| |
| |
 |
| |

|
| |
|
| |
|
TAIPEI - Taiwan's health minister was hospitalised Friday after he was allegedly attacked by opposition lawmakers angry over the government's response to the widening scandal over tainted Chinese milk products, witnesses said.
Television footage broadcast on several networks showed the minister, Yeh Ching-chuan, being surrounded by a group of people, as reporters shouted "How can lawmakers hit people? Don't use violence."
A lawmaker from the ruling Kuomintang at the scene, Chang Sho-wen, said the scuffle erupted when several opposition members of parliament tried to prevent Yeh from leaving the parliament after a meeting with bakery owners and MPs.
"We condemn the Democratic Progressive Party (DPP) ... someone grabbed the minister's neck and he could hardly breathe," Chang said.
The DPP denied that its MPs grabbed Yeh.
He was later hospitalised for heart palpitations and dizziness, said a spokeswoman for the National Taiwan University Hospital.
Yeh, a public health expert best known for leading Taipei through the SARS crisis in 2003 as the capital's deputy mayor, took over as health minister last week after predecessor Lin Fang-yue resigned over the tainted milk scandal.
"We condemn any form of violence. The public would not want to see such a thing happening in the parliament," Premier Liu Chao-shiuan told reporters after visiting Yeh at the hospital.
Taiwan has banned all Chinese dairy imports and ordered those products already imported to be tested for traces of the industrial chemical melamine.
Yeh said Thursday that six China-produced Nestle products were pulled from store shelves after they were found to contain low levels of melamine, but insisted the contamination did not pose a significant health risk.
Nestle Taiwan criticised the move, saying the levels were insignificant and that the government's decision would cost it at least one billion Taiwan dollars (31.15 million US).
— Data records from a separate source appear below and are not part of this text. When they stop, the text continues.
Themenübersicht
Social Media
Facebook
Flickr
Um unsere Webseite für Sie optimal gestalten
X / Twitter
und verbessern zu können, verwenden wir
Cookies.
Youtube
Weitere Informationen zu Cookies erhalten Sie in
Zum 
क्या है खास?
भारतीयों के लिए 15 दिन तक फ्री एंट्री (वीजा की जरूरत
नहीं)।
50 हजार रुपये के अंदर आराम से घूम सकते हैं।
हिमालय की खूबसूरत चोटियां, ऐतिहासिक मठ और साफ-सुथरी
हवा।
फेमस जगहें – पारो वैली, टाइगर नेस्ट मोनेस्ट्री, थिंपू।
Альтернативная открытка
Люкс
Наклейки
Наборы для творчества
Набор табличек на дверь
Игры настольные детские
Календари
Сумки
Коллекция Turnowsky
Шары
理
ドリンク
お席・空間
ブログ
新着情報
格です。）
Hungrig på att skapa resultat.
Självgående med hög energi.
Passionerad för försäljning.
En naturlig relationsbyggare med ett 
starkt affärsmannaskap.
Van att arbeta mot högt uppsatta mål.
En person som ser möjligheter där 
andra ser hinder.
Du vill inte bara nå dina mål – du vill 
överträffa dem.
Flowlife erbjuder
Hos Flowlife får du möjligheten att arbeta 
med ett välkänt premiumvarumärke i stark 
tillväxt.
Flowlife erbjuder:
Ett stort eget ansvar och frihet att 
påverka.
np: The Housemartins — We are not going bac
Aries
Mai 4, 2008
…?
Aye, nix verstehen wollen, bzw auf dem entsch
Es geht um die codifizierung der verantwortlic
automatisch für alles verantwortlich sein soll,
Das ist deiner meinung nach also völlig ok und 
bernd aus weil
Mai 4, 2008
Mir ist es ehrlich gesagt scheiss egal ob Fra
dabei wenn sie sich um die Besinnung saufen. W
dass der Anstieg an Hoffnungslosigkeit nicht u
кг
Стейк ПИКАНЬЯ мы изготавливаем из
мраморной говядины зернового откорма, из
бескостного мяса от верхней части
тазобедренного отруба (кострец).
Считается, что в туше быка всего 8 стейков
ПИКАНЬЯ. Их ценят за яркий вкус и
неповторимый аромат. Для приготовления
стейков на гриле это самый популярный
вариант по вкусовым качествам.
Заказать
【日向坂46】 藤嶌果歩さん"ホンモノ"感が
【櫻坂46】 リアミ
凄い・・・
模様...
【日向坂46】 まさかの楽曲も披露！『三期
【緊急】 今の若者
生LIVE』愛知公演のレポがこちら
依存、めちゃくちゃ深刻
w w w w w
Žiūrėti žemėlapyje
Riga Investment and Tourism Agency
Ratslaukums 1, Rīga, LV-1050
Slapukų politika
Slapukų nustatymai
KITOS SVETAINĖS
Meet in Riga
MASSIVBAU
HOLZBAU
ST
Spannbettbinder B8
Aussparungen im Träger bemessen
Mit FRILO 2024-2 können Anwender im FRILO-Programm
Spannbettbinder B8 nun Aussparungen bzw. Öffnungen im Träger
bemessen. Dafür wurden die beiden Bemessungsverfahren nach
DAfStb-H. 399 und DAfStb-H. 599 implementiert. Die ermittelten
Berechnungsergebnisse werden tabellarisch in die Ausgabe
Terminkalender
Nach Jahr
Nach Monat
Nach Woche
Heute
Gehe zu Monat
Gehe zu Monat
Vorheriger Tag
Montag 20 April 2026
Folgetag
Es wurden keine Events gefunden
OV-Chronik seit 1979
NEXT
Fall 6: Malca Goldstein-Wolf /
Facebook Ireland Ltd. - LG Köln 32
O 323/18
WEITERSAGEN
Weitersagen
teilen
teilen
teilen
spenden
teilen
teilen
The DPP lashed out at Yeh and the government of President Ma Ying-jeou for its handling of the situation.
"Nobody is clear on the government's policy and testing standards on melamine. Yeh is avoiding explaining the policy and he is incompetent," DPP caucus whip Ker Chien-ming told reporters.
Taiwanese lawmakers have in the past been involved in bruising scraps.
In May 2007, dozens of lawmakers scuffled on the floor of parliament amid a long-running dispute over a controversial bill on the formation of the island's election commission.
In January that same year, one female lawmaker hurled her shoes at legislative speaker Wang Jin-pyng, which grazed his face and hit a colleague.